** Task objective **
Make an exact copy of every entry below, with the pictures left out.

[Records supplied Boundary: Start]

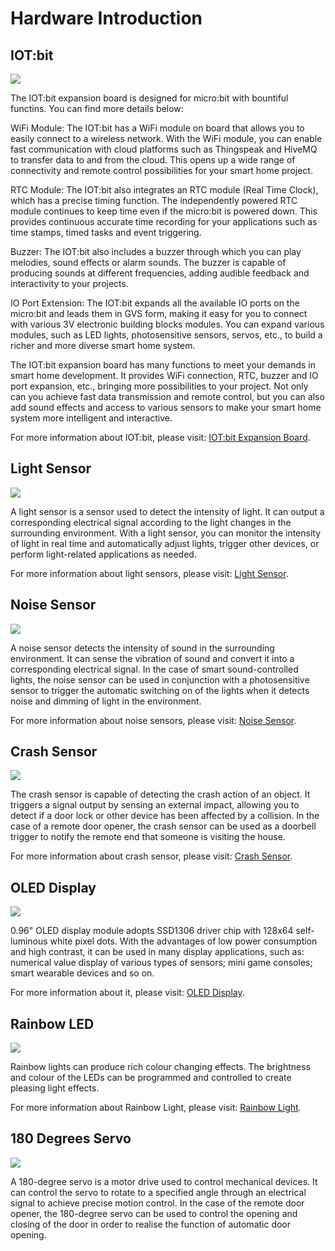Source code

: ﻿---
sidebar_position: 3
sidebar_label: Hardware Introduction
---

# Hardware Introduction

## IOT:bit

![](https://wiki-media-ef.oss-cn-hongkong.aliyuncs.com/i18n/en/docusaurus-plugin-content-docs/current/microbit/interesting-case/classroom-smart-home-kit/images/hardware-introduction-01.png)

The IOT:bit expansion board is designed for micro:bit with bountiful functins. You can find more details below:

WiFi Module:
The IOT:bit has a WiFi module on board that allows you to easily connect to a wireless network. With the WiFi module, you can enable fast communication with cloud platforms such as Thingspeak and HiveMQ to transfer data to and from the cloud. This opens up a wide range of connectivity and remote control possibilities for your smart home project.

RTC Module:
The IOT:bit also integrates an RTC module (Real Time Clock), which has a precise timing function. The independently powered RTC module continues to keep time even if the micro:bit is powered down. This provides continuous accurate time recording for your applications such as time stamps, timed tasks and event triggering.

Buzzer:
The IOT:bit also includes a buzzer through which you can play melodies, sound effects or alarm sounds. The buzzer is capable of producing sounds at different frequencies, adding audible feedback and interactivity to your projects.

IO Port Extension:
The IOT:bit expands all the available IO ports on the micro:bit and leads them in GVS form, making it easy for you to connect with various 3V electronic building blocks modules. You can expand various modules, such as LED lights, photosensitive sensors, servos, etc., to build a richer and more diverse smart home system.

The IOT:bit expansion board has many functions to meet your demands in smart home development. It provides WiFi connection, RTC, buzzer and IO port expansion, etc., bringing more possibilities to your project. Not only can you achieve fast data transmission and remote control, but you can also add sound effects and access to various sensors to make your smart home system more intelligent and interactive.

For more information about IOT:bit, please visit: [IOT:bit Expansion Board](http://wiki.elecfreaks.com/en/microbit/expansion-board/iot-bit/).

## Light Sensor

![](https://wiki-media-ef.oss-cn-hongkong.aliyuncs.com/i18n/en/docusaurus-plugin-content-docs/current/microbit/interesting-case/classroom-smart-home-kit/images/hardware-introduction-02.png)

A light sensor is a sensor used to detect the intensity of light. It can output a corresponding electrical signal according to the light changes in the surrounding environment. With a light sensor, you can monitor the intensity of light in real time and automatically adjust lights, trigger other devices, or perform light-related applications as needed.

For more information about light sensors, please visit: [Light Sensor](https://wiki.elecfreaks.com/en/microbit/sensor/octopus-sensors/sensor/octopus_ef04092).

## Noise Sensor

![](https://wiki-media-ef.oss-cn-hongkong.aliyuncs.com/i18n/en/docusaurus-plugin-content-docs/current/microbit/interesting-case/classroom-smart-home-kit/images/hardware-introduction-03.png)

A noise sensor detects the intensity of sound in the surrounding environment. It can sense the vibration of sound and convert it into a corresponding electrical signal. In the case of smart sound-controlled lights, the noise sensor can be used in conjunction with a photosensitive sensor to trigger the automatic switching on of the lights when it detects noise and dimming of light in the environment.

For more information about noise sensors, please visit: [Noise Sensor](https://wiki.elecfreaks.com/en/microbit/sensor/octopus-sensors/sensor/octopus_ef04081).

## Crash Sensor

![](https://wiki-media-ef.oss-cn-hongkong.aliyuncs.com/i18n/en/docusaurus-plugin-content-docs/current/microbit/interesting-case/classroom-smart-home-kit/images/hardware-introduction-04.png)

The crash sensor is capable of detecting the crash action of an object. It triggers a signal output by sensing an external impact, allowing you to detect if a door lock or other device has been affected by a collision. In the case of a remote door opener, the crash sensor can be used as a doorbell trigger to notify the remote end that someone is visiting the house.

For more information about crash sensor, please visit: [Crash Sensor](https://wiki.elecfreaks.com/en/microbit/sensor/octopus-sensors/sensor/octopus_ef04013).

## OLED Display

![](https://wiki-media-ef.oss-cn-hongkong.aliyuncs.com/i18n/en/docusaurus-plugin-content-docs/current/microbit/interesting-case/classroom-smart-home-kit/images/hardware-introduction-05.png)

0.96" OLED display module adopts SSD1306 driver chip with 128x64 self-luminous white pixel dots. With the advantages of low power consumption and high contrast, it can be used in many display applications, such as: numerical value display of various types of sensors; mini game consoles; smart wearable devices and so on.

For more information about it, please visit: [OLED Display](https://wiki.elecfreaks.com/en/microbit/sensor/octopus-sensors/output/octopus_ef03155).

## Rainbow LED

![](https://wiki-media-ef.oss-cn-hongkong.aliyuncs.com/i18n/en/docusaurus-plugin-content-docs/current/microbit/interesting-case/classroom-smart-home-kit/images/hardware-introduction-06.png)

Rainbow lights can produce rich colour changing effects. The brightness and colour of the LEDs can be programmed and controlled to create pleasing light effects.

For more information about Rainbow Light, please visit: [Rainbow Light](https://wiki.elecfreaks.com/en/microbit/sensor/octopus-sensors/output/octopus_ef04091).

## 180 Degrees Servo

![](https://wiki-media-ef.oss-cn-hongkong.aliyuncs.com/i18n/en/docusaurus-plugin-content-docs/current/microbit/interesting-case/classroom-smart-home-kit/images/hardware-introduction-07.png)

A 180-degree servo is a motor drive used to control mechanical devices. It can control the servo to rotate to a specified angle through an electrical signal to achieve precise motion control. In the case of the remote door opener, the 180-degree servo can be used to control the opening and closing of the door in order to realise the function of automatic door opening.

[Records supplied Boundary: End]

** Answer area **
Source code

: ﻿---
sidebar_position: 3
sidebar_label: Hardware Introduction
---

# Hardware Introduction

## IOT:bit

![](https://wiki-media-ef.oss-cn-hongkong.aliyuncs.com/i18n/en/docusaurus-plugin-content-docs/current/microbit/interesting-case/classroom-smart-home-kit/images/hardware-introduction-01.png)

The IOT:bit expansion board is designed for micro:bit with bountiful functins. You can find more details below:

WiFi Module:
The IOT:bit has a WiFi module on board that allows you to easily connect to a wireless network. With the WiFi module, you can enable fast communication with cloud platforms such as Thingspeak and HiveMQ to transfer data to and from the cloud. This opens up a wide range of connectivity and remote control possibilities for your smart home project.

RTC Module:
The IOT:bit also integrates an RTC module (Real Time Clock), which has a precise timing function. The independently powered RTC module continues to keep time even if the micro:bit is powered down. This provides continuous accurate time recording for your applications such as time stamps, timed tasks and event triggering.

Buzzer:
The IOT:bit also includes a buzzer through which you can play melodies, sound effects or alarm sounds. The buzzer is capable of producing sounds at different frequencies, adding audible feedback and interactivity to your projects.

IO Port Extension:
The IOT:bit expands all the available IO ports on the micro:bit and leads them in GVS form, making it easy for you to connect with various 3V electronic building blocks modules. You can expand various modules, such as LED lights, photosensitive sensors, servos, etc., to build a richer and more diverse smart home system.

The IOT:bit expansion board has many functions to meet your demands in smart home development. It provides WiFi connection, RTC, buzzer and IO port expansion, etc., bringing more possibilities to your project. Not only can you achieve fast data transmission and remote control, but you can also add sound effects and access to various sensors to make your smart home system more intelligent and interactive.

For more information about IOT:bit, please visit: [IOT:bit Expansion Board](http://wiki.elecfreaks.com/en/microbit/expansion-board/iot-bit/).

## Light Sensor

![](https://wiki-media-ef.oss-cn-hongkong.aliyuncs.com/i18n/en/docusaurus-plugin-content-docs/current/microbit/interesting-case/classroom-smart-home-kit/images/hardware-introduction-02.png)

A light sensor is a sensor used to detect the intensity of light. It can output a corresponding electrical signal according to the light changes in the surrounding environment. With a light sensor, you can monitor the intensity of light in real time and automatically adjust lights, trigger other devices, or perform light-related applications as needed.

For more information about light sensors, please visit: [Light Sensor](https://wiki.elecfreaks.com/en/microbit/sensor/octopus-sensors/sensor/octopus_ef04092).

## Noise Sensor

![](https://wiki-media-ef.oss-cn-hongkong.aliyuncs.com/i18n/en/docusaurus-plugin-content-docs/current/microbit/interesting-case/classroom-smart-home-kit/images/hardware-introduction-03.png)

A noise sensor detects the intensity of sound in the surrounding environment. It can sense the vibration of sound and convert it into a corresponding electrical signal. In the case of smart sound-controlled lights, the noise sensor can be used in conjunction with a photosensitive sensor to trigger the automatic switching on of the lights when it detects noise and dimming of light in the environment.

For more information about noise sensors, please visit: [Noise Sensor](https://wiki.elecfreaks.com/en/microbit/sensor/octopus-sensors/sensor/octopus_ef04081).

## Crash Sensor

![](https://wiki-media-ef.oss-cn-hongkong.aliyuncs.com/i18n/en/docusaurus-plugin-content-docs/current/microbit/interesting-case/classroom-smart-home-kit/images/hardware-introduction-04.png)

The crash sensor is capable of detecting the crash action of an object. It triggers a signal output by sensing an external impact, allowing you to detect if a door lock or other device has been affected by a collision. In the case of a remote door opener, the crash sensor can be used as a doorbell trigger to notify the remote end that someone is visiting the house.

For more information about crash sensor, please visit: [Crash Sensor](https://wiki.elecfreaks.com/en/microbit/sensor/octopus-sensors/sensor/octopus_ef04013).

## OLED Display

![](https://wiki-media-ef.oss-cn-hongkong.aliyuncs.com/i18n/en/docusaurus-plugin-content-docs/current/microbit/interesting-case/classroom-smart-home-kit/images/hardware-introduction-05.png)

0.96" OLED display module adopts SSD1306 driver chip with 128x64 self-luminous white pixel dots. With the advantages of low power consumption and high contrast, it can be used in many display applications, such as: numerical value display of various types of sensors; mini game consoles; smart wearable devices and so on.

For more information about it, please visit: [OLED Display](https://wiki.elecfreaks.com/en/microbit/sensor/octopus-sensors/output/octopus_ef03155).

## Rainbow LED

![](https://wiki-media-ef.oss-cn-hongkong.aliyuncs.com/i18n/en/docusaurus-plugin-content-docs/current/microbit/interesting-case/classroom-smart-home-kit/images/hardware-introduction-06.png)

Rainbow lights can produce rich colour changing effects. The brightness and colour of the LEDs can be programmed and controlled to create pleasing light effects.

For more information about Rainbow Light, please visit: [Rainbow Light](https://wiki.elecfreaks.com/en/microbit/sensor/octopus-sensors/output/octopus_ef04091).

## 180 Degrees Servo

![](https://wiki-media-ef.oss-cn-hongkong.aliyuncs.com/i18n/en/docusaurus-plugin-content-docs/current/microbit/interesting-case/classroom-smart-home-kit/images/hardware-introduction-07.png)

A 180-degree servo is a motor drive used to control mechanical devices. It can control the servo to rotate to a specified angle through an electrical signal to achieve precise motion control. In the case of the remote door opener, the 180-degree servo can be used to control the opening and closing of the door in order to realise the function of automatic door opening.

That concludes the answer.